A maioria das mulheres se aposenta por idade, 64,5% das aposentadorias concedidas por idade é para as mulheres, o restante para os homens. 83% das aposentadorias concedidas por idade as mulheres, é de apenas um salário mínimo. E o que esse dado revela é que as mulheres não conseguem contribuir por muito tempo, porque se não fosse assim, elas se aposentariam por tempo de contribuição. Já as aposentadorias por tempo de contribuição são concedidas, principalmente, aos homens. O homem tem uma estabilidade no mercado de trabalho que a mulher não tem.

ANDES-SN: Como você analisa o argumento defendido pelo governo, para aprovar contrarreforma, de que a expectativa de vida das mulheres aumentou e que nos outros países homens e mulheres se aposentam com a mesma idade?

Denise Gentil: Essa reforma é feita pelos engravatados que trabalham no ar-condicionado, que não entendem nada do país, não entendem nada da pobreza e ficam usando as estatísticas demográficas.

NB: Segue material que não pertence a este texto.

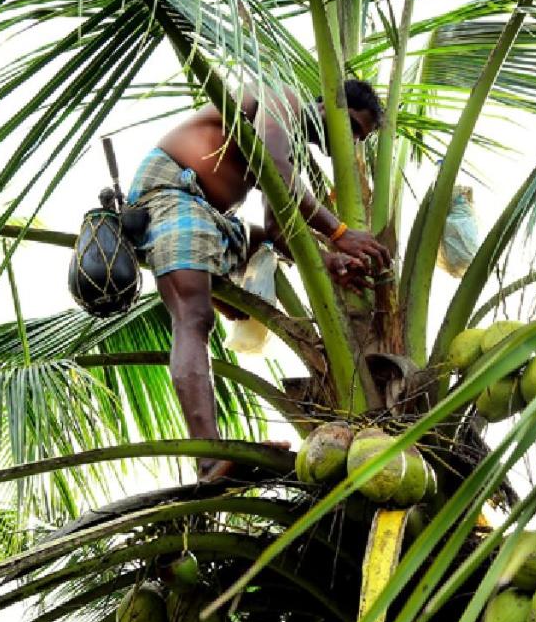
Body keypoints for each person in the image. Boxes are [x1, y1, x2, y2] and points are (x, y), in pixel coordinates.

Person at [124, 78, 393, 482]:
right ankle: (209, 457)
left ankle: (220, 287)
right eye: (353, 127)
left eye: (361, 138)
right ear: (328, 107)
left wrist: (327, 260)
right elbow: (272, 164)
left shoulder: (291, 149)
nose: (352, 142)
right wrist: (339, 233)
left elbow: (278, 230)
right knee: (193, 318)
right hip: (173, 194)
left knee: (259, 248)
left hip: (213, 218)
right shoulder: (282, 96)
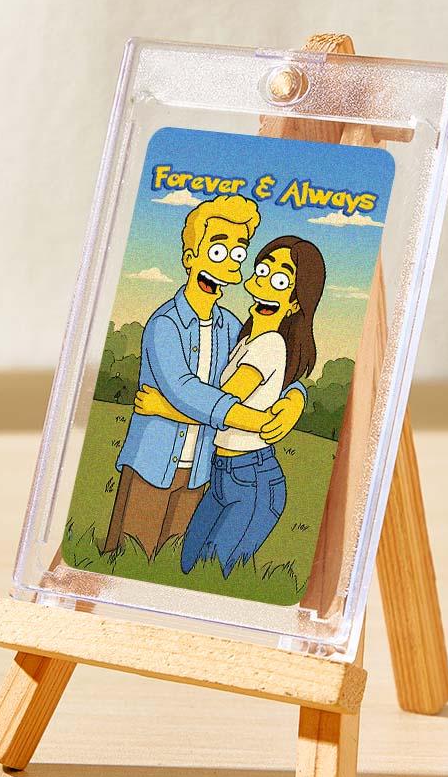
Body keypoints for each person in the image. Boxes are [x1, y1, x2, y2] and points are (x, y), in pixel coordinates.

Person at [102, 195, 307, 560]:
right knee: (131, 557)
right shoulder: (165, 325)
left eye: (238, 254)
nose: (228, 263)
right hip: (152, 464)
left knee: (174, 563)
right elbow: (186, 391)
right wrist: (259, 422)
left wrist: (295, 397)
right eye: (217, 251)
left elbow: (272, 364)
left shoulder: (232, 326)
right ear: (190, 257)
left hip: (201, 470)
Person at [135, 236, 326, 577]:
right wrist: (292, 396)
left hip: (252, 477)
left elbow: (218, 404)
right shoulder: (242, 336)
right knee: (186, 564)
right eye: (263, 271)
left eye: (280, 280)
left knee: (211, 574)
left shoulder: (267, 345)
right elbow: (255, 390)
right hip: (224, 473)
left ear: (296, 303)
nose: (265, 282)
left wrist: (163, 408)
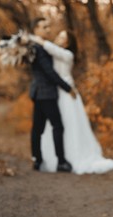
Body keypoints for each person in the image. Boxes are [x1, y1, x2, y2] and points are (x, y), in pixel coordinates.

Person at [30, 30, 113, 174]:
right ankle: (55, 157)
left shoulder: (67, 54)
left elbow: (51, 49)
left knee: (69, 123)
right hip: (55, 92)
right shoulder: (53, 51)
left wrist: (35, 38)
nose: (58, 38)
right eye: (58, 35)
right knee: (56, 125)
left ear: (67, 43)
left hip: (67, 93)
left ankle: (73, 155)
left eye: (62, 37)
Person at [29, 17, 74, 172]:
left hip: (39, 92)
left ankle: (37, 159)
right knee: (57, 126)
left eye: (48, 26)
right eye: (44, 27)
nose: (48, 30)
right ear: (36, 30)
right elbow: (50, 73)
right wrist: (67, 88)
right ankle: (60, 161)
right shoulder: (38, 47)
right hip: (46, 93)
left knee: (38, 128)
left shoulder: (37, 46)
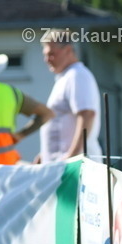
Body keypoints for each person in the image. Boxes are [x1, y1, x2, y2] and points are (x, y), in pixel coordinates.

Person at [36, 29, 102, 163]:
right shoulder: (67, 77)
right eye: (45, 55)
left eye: (52, 54)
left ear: (68, 50)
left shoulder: (77, 76)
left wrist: (72, 157)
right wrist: (44, 155)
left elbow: (87, 115)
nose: (46, 60)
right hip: (66, 166)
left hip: (75, 169)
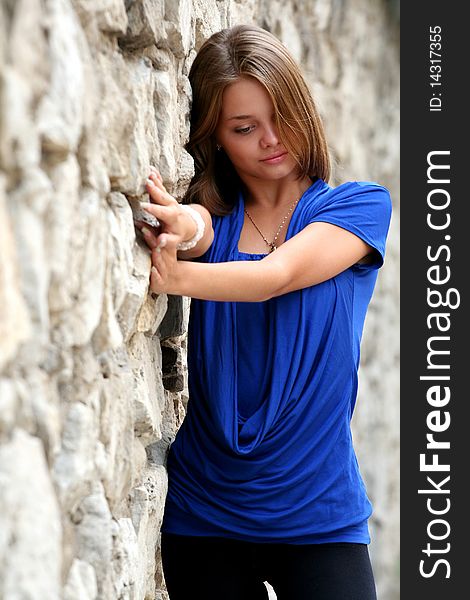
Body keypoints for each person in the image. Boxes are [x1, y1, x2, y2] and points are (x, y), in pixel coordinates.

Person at [135, 24, 392, 600]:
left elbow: (276, 276)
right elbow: (198, 225)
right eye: (244, 128)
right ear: (217, 138)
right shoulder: (215, 216)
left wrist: (178, 277)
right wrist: (185, 224)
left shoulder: (358, 206)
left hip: (319, 515)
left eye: (281, 116)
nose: (272, 139)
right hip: (207, 515)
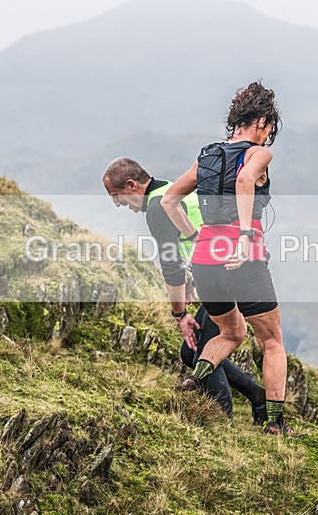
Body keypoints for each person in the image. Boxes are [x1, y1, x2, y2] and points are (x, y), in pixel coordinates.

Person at [161, 81, 292, 435]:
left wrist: (192, 235)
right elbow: (246, 179)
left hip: (205, 259)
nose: (267, 139)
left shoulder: (206, 156)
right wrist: (246, 236)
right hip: (241, 257)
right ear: (262, 121)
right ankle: (275, 424)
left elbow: (168, 200)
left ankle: (194, 380)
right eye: (269, 131)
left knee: (231, 332)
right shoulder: (257, 154)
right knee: (272, 342)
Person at [102, 158, 267, 423]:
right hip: (226, 268)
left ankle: (221, 422)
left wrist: (180, 315)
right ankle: (257, 395)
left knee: (203, 349)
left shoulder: (157, 207)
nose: (117, 203)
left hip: (226, 272)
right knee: (189, 352)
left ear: (131, 185)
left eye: (116, 195)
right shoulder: (166, 189)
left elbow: (171, 265)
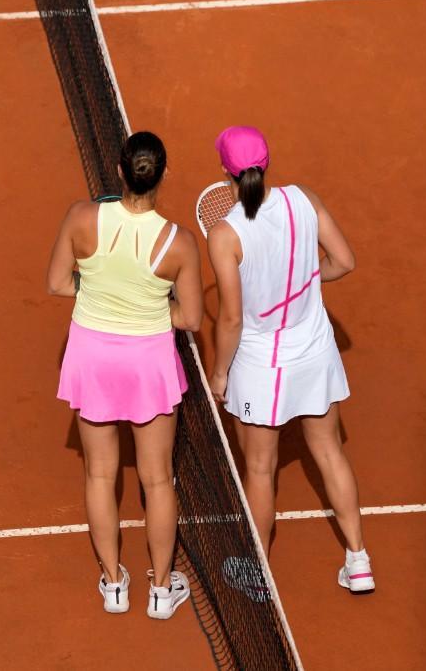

O argumento do governo é que no resto do mundo, homens e mulheres estão se aposentando com 65 anos de idade. Mas isso é uma meia verdade, para não dizer que é uma mentira completa. Em vários países da OCDE, as mulheres com filhos, podem diminuir a idade para se aposentar com relação ao número de filhos que têm, ou se provarem que cuidaram de idosos ou de crianças na família. Elas também recebem uma bonificação, e as que ficaram muito tempo desempregadas também recebem, porque lá se olha para o mercado de trabalho, lá se sabe que as mulheres ficam muito tempo desempregadas e o estado passa a contribuir com ela. Estamos retrocedendo e, nós, mulheres seremos punidas, porque vivemos mais.